Text section =>
*** Begin section ***

A visible or invisible dividing line, the border is usually perceived in terms of separation and rupture, but it is also a principle of organization of international relations. It is therefore a site of tension with regard to identity construction and assertion; the border is often at the very origin of contestations, negotiations, and other conflicting patterns of inclusion/exclusion of subjectivities. Exclusion and separation usually result from historical narratives whose complex contents deserve as much attention as their outcomes. While the political dimension is evident, it is often accompanied with multiple approaches that should also be explored. The sociological approach teaches us that “where we may find borders is not necessarily where we expect them to be, and that the right appreciation of the situation of the borders supposes the consideration of many other parameters than the sole voluntary and brutal limitation of the crossing of an imaginary line drawn on the ground” (Lévy 2010).1 It is precisely these alternative parameters facilitating the movement beyond linear patterns and normative representations of the border that this scholarly book sets out to look into. In its material and symbolic dimensions, the border is associated with territory and migration, two very influential factors in the reconfiguration of space. Far from being limited to strictly structural and institutional transformations, the notion of reconfiguration is a process of multidimensional recomposition which is anchored in the very meanings engendered by social actors.

*** End section ***

What is required => Pick up the passage on borders, territory, and migration from its final sentence and continue it in the same scholarly register.

Extracted information =>
*** Begin section ***

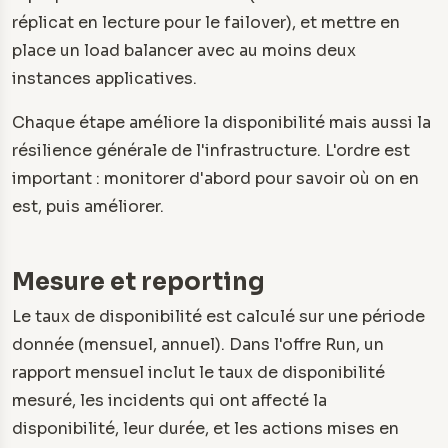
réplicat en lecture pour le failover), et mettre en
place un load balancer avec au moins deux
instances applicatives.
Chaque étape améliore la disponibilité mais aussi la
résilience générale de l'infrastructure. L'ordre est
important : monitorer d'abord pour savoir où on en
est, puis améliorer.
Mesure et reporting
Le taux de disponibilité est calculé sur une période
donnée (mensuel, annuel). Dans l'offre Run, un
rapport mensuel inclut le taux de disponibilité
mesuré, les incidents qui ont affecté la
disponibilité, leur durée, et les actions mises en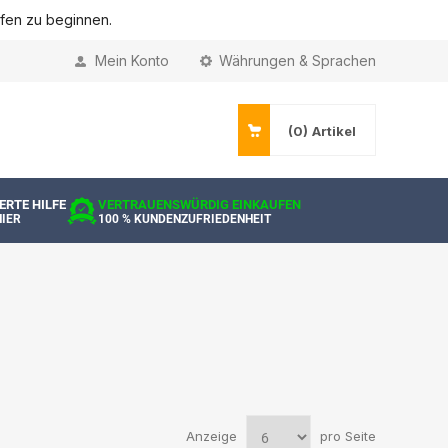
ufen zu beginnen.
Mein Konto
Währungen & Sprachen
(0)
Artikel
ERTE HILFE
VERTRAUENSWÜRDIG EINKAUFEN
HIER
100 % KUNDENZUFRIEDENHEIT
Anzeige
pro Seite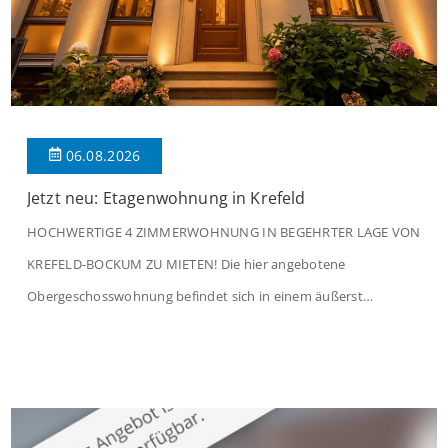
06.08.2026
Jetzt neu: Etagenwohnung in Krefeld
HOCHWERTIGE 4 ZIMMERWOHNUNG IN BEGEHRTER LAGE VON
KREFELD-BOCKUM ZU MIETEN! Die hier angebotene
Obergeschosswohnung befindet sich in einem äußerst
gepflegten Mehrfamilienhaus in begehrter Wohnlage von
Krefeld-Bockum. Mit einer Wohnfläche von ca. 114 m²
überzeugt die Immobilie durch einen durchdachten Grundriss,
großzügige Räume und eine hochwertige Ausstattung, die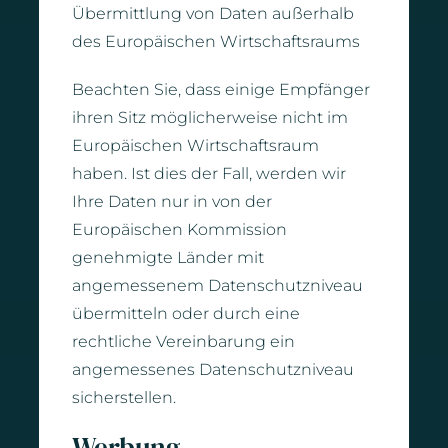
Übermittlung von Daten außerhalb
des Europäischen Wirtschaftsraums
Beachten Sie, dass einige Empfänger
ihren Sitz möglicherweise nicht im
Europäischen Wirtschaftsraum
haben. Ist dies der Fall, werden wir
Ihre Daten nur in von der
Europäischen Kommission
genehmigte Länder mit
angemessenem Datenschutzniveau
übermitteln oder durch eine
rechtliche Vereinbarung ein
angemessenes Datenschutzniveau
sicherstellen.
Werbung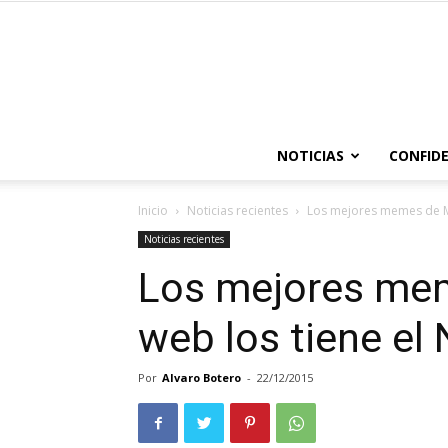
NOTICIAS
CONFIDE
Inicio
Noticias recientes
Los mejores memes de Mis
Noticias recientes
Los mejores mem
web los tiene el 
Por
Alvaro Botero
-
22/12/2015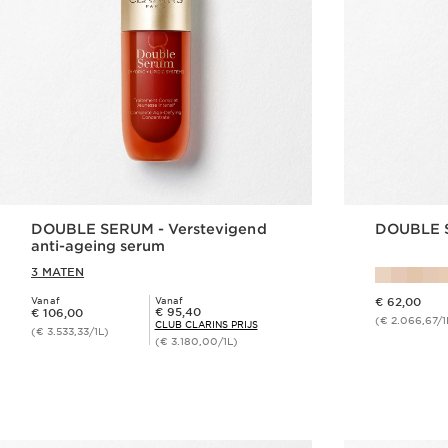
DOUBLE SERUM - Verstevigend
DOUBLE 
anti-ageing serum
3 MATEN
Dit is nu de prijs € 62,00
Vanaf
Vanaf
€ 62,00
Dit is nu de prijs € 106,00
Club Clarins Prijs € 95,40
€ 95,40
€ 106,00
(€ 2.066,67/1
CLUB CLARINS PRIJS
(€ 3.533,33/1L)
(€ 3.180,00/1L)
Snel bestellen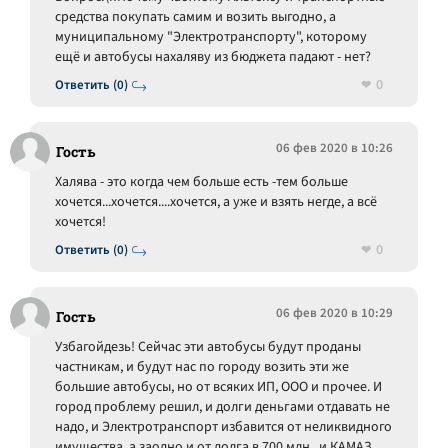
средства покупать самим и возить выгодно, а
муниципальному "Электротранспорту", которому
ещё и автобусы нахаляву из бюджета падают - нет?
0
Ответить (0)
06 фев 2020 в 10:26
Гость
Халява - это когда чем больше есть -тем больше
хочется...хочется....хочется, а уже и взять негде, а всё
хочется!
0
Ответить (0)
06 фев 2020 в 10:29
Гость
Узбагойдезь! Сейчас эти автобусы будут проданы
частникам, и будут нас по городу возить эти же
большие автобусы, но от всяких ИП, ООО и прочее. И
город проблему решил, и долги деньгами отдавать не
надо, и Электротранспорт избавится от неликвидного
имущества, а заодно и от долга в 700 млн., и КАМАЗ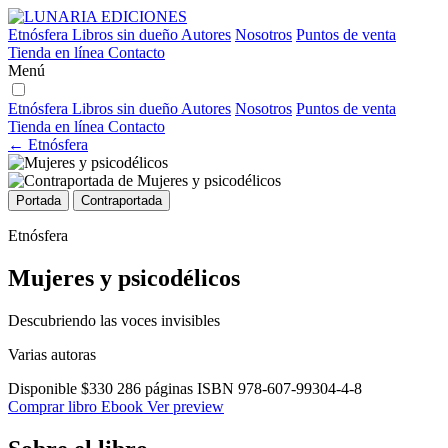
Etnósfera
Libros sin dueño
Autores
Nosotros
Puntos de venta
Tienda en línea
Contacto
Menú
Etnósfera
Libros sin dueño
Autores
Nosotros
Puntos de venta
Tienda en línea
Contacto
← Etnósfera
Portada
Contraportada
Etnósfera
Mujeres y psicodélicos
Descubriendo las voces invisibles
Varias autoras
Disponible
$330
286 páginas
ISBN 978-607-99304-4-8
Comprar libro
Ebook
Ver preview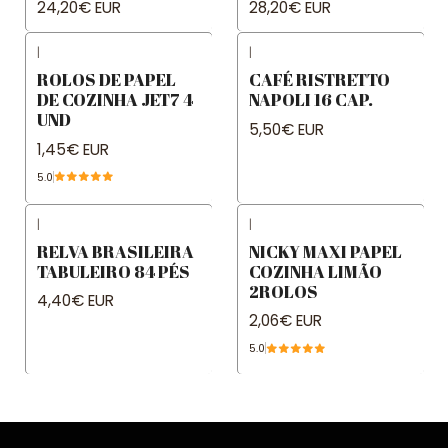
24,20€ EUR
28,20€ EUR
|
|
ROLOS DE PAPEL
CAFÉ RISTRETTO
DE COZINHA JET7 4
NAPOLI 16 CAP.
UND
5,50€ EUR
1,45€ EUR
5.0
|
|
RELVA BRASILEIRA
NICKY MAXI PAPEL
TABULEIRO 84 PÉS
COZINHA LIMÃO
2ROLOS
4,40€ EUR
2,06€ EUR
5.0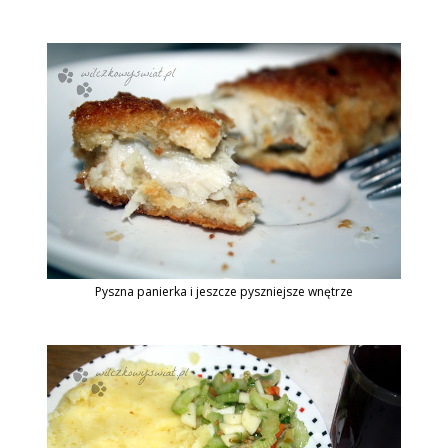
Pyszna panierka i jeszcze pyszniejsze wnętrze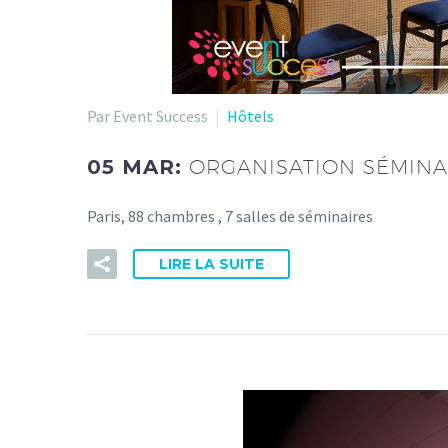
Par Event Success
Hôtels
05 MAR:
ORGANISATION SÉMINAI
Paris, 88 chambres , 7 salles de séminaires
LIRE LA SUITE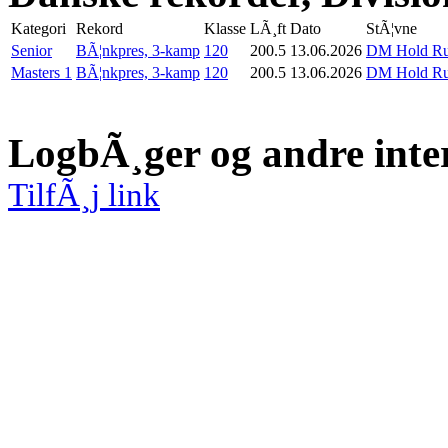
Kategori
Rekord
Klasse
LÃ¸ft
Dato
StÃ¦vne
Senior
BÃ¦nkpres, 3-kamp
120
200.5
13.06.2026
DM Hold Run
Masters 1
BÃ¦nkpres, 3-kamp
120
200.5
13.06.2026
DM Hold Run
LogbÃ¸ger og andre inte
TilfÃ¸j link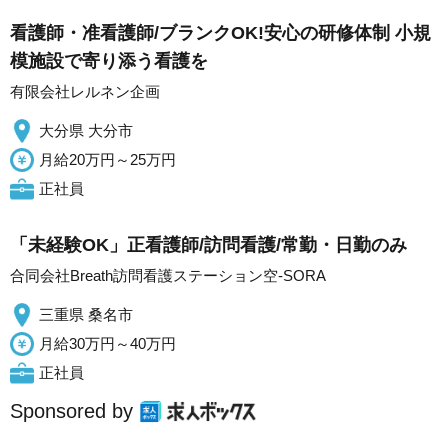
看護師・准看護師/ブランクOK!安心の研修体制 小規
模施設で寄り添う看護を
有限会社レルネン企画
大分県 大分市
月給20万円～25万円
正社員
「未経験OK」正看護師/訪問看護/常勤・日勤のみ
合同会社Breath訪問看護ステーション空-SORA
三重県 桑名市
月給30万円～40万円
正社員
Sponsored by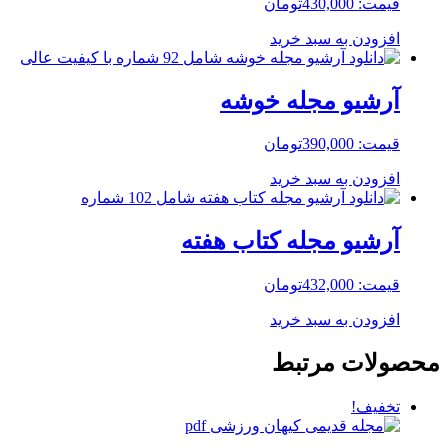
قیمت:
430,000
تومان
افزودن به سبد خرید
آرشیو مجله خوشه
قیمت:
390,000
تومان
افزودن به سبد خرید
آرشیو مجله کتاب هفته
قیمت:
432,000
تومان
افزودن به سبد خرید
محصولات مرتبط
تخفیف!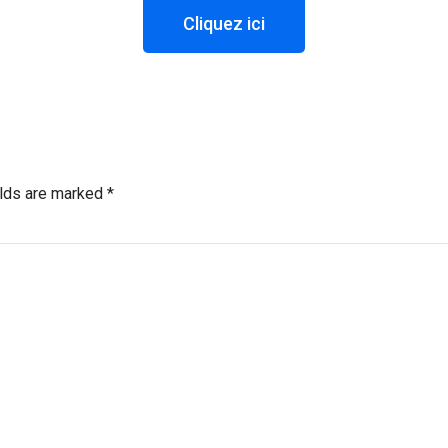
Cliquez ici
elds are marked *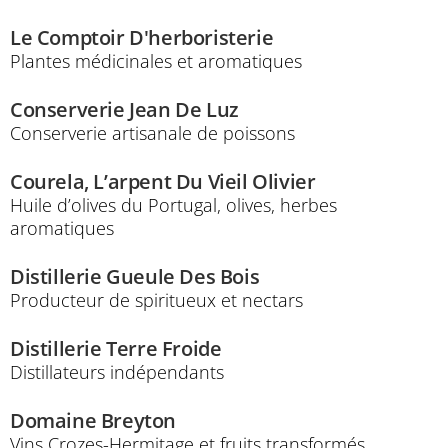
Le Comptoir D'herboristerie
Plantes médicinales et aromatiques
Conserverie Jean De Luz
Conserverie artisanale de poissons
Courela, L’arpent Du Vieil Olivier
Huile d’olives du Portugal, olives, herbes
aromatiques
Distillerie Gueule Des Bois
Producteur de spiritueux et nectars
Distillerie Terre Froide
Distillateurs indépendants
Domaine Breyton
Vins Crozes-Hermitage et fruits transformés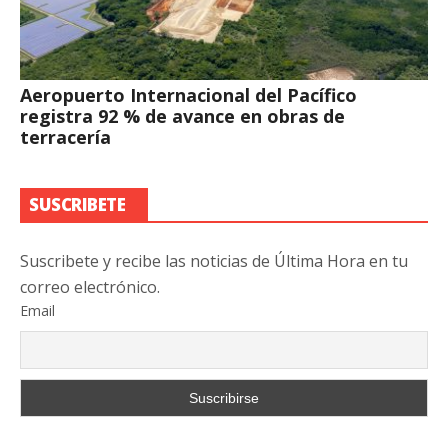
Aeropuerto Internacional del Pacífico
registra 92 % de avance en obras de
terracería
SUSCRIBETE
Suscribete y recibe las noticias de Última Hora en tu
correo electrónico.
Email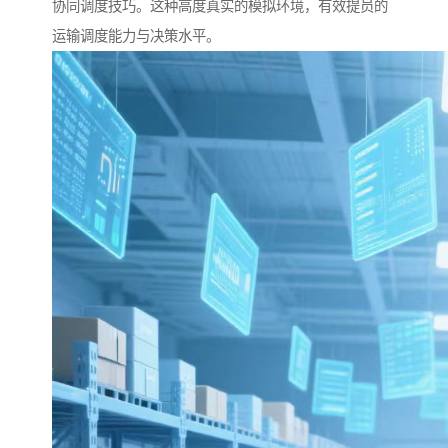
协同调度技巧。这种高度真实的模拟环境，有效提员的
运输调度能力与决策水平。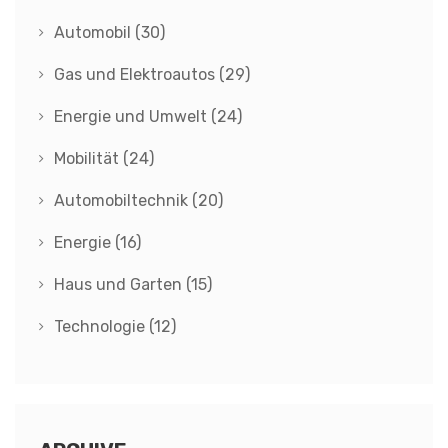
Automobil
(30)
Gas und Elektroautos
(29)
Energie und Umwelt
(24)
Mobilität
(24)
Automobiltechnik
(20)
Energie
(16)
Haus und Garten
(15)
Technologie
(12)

*** End section ***

Exercise answer =>
Transhipment of Identities
The exploration of space as conceived in this book integrates the symbolic dimensions and is not limited to the sole Caribbean basin. Beyond the traditional island and continental geography that allows to circumscribe the Greater Caribbean, it now appears fundamental to integrate new territories which were born out of the fact that a growing number of Caribbean people have settled in the major cities of North America and Western Europe. Defining the Caribbean as a space of migration bears two major meanings. First, it recalls the colonial history of its settlement after the Amerindian genocide and the establishment of European and African populations within the framework of a slave system. This traumatic history has profoundly marked Caribbean societies and may explain the choice made by some researchers to place coloniality at the center of all research on migration (Cervantes-Rodriguez et al. 2009). These first demographic waves occur within the violent conditions of the plantation system and are followed by the arrival of indentured servants from India after the abolitions. The region later sees the settling of a number of Levantines, many of whom have fled conflicts and wars in the Middle East.
Defining the Caribbean as a space of migration also means the mass exodus of local populations, especially after the Second World War, for economic reasons mainly. This diaspora, who lives and works in American and European capitals, strongly contributes through substantial remittances, to the improvement of material living conditions of relatives who have stayed in the country. This dual migratory movement leads us to reconsider any given relations with the territory and with the border as such (Hudson and Réno 2000).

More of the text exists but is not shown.